Directions » For every line in the entries that contains "perché", show the whole line.

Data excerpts
==*==

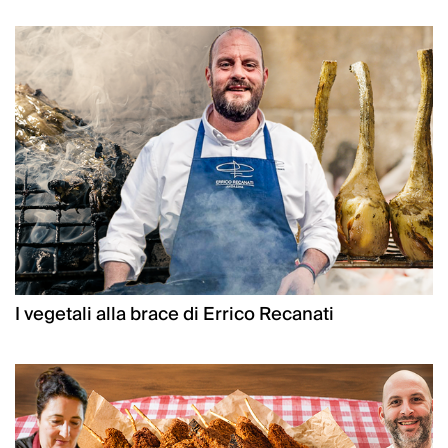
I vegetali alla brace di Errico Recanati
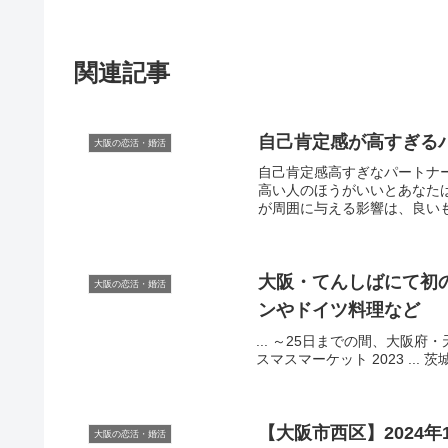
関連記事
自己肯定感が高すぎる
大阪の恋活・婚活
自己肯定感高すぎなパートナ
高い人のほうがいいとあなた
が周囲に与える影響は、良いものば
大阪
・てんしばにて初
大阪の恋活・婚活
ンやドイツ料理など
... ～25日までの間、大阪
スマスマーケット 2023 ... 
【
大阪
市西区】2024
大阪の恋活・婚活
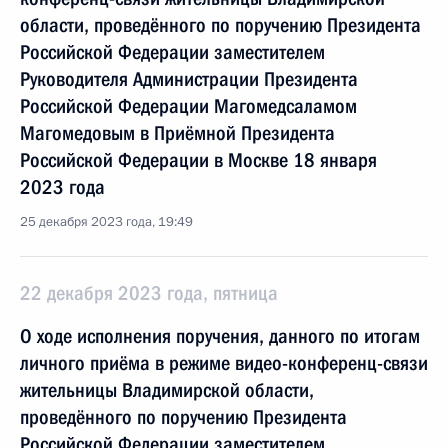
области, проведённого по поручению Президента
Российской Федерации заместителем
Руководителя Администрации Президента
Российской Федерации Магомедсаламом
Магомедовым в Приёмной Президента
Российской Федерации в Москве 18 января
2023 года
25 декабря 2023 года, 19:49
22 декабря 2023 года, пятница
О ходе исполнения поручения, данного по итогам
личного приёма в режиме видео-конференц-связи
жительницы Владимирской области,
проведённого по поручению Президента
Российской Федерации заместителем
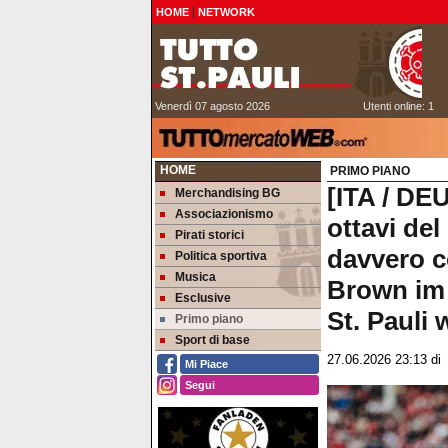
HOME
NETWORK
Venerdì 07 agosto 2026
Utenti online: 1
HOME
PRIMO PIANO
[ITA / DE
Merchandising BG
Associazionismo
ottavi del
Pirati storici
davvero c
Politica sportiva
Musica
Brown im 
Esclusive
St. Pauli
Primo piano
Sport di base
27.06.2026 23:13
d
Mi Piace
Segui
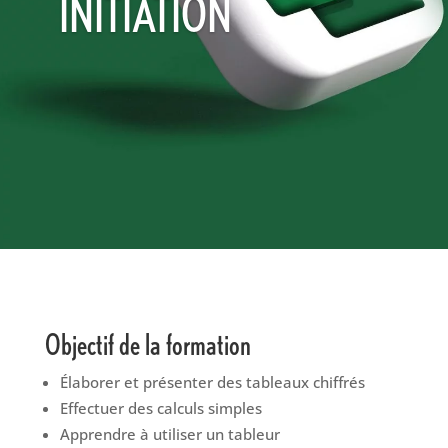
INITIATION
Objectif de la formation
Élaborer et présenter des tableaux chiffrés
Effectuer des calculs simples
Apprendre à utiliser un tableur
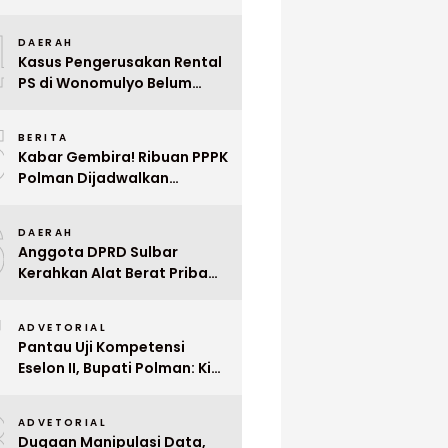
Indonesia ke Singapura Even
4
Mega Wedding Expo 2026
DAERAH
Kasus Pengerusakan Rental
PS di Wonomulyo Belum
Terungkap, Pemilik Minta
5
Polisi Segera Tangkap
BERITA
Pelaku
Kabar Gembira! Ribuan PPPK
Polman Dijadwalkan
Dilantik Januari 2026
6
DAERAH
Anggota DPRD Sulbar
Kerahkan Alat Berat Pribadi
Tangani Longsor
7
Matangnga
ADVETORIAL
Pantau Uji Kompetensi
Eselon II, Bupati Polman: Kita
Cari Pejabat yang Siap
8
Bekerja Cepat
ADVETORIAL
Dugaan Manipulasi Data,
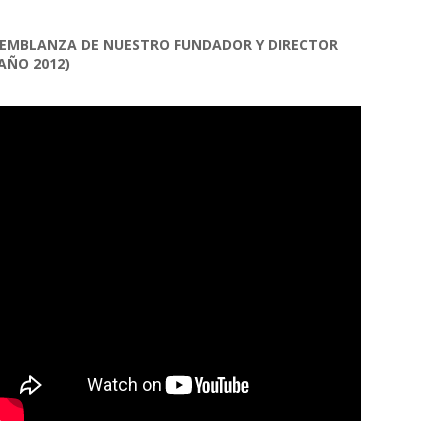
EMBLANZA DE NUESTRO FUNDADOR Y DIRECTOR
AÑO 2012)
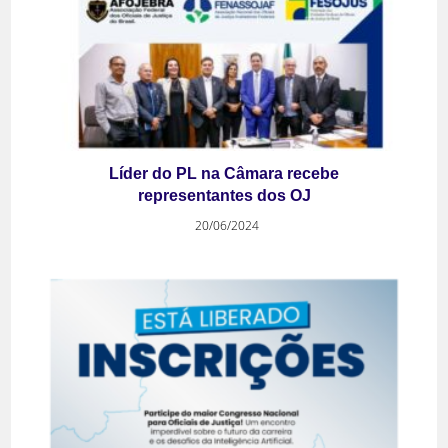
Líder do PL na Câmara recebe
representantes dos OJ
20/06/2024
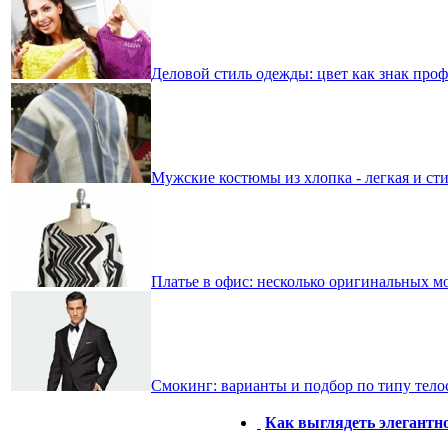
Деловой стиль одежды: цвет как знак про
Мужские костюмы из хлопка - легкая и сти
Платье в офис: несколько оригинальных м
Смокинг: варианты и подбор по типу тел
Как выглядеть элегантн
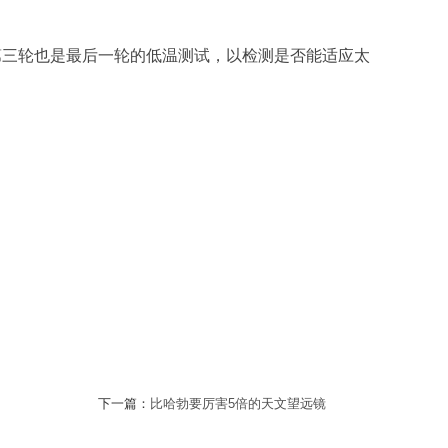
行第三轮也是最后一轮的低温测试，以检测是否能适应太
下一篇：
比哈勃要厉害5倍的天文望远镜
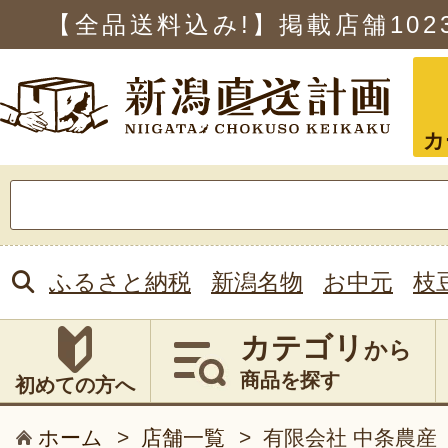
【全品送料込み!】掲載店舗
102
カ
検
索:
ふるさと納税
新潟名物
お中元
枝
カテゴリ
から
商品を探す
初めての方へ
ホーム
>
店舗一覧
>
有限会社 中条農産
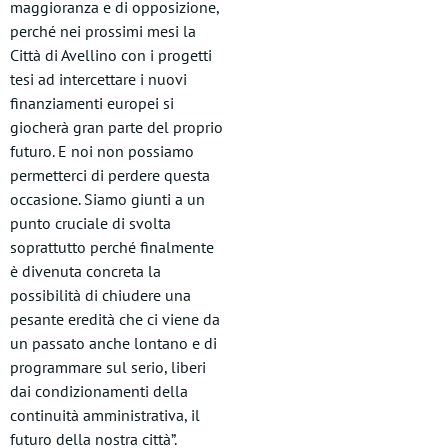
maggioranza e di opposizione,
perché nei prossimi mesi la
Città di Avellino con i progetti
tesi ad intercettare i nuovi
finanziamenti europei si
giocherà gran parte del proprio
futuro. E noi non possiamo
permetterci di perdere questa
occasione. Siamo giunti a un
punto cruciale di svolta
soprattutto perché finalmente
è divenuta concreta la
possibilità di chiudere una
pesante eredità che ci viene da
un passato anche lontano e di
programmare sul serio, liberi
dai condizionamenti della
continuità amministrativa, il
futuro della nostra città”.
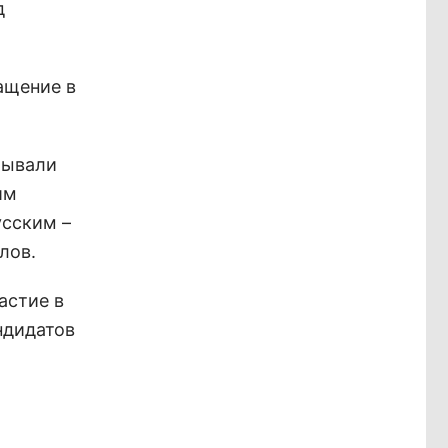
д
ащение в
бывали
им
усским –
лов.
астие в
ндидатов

==*==

Solution to this exercise »
perché nei prossimi mesi la
soprattutto perché finalmente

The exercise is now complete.